İmar planlarının onaylanmasının ardından Tepecik bölgesinden kentsel dönüşüm çalışmasının hız kazanacağını ve en az 7 bin yapının yıkılarak yenileneceğini kaydeden Başkan Akgün şöyle konuştu: “ Merkezde artık binalar yıkılmaya, vatandaşın canının, malının kurtarılması için yeni binalar yapılmaya başlanacak. Arkamızda görmüş olduğunuz binanın depreme dayanması mümkün mü? Demirleri görüyor musunuz?
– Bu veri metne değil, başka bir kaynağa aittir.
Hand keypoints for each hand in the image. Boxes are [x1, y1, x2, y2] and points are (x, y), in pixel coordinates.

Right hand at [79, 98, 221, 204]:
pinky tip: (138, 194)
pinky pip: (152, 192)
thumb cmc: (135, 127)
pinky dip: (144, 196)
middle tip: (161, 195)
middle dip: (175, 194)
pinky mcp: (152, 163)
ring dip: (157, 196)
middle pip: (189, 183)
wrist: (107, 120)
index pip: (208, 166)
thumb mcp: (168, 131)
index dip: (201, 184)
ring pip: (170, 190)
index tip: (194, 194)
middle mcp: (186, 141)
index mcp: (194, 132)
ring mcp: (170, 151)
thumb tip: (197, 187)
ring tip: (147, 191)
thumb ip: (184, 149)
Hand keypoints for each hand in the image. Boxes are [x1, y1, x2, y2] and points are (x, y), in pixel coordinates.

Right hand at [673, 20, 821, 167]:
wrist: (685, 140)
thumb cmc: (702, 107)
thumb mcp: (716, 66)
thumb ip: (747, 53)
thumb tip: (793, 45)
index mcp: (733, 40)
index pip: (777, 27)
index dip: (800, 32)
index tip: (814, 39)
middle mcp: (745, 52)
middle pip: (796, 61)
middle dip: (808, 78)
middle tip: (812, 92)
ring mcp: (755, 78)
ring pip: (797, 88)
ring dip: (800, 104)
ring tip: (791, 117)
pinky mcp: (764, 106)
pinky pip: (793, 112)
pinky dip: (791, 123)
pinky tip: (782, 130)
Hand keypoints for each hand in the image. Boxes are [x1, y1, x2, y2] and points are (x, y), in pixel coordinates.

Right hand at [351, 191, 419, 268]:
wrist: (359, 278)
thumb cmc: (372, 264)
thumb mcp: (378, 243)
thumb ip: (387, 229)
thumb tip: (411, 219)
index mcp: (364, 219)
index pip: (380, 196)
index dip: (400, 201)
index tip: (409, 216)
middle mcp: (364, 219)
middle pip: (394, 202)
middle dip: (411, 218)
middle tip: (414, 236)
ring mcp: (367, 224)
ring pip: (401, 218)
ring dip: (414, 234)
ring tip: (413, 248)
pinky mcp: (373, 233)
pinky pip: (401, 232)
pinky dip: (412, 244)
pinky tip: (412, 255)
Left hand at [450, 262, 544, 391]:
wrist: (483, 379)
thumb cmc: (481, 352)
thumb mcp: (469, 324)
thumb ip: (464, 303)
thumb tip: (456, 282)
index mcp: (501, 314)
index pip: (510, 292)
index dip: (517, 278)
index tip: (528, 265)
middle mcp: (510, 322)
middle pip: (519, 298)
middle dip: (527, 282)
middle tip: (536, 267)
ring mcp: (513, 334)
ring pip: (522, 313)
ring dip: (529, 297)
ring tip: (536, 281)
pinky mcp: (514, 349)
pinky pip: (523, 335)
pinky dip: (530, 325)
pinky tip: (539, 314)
O demirlerin 3 kat kalınlığında olması lazım. Bu binada eğer şu anda 10 ton demir varsa yeni teknolojide bu binada 30 ton demir olacak.  30 ton varsa 60 ton olacak ama görüyoruz ki yıkılan binalarda donatı dediğimiz demir, beton son derece vasfı düşük ve teknik kurallardan uzak. 7.5 depremi beklemeye gerek yok. Eğer 5.5, 6 büyüklüğünde direkt bölgeyi ilgilendiren bir deprem olursa hem burası Tepecik merkez hem de Kumburgaz sahilleri yerle bir olur.”

“DEPREMDE ALTINDA KALIRSINIZ”

Yıkımı yapılan riskli binanın beton ve demir yapısını kameralara gösteren Başkan Akgün; “Betonun içindeki tamamıyla istiridye ve midye kabuğundan oluşan, denizden alınan kumla yapılmış son derece tehlikeli bir beton ve mukavemeti olması gerekenin 10’da 1’i çıkar veya çıkmaz. Tamamı görüyorsunuz istiridye kabuğu ve denizden alındığına dair her türlü bilgi, belge orada var. Bu ise hiçbir zaman inşaatta kullanılmayacak nervürsüz demir. Kullanılan en kalın demir 12’lik düz demir. Hiçbir şekilde inşaata mukavemet vermez. Verir, öyle verir. Depremde altında kalırsınız. Bu da genelde kullanılan 8’lik bir etre demiri. Bu da nervürsüz. Eğer deprem oluyor ve insanlar ölüyorsa sebebi zemin değil. Zemine göre, teknolojiye göre yapılmamış olan inşaatlardır. Türkiye’de bu kadar insanı kaybediyorsak sebebi kendi ellerimizle gelişigüzel, devletin denetiminden uzak yapılmış olan bu binalardan kaynaklanmaktadır” diye konuştu.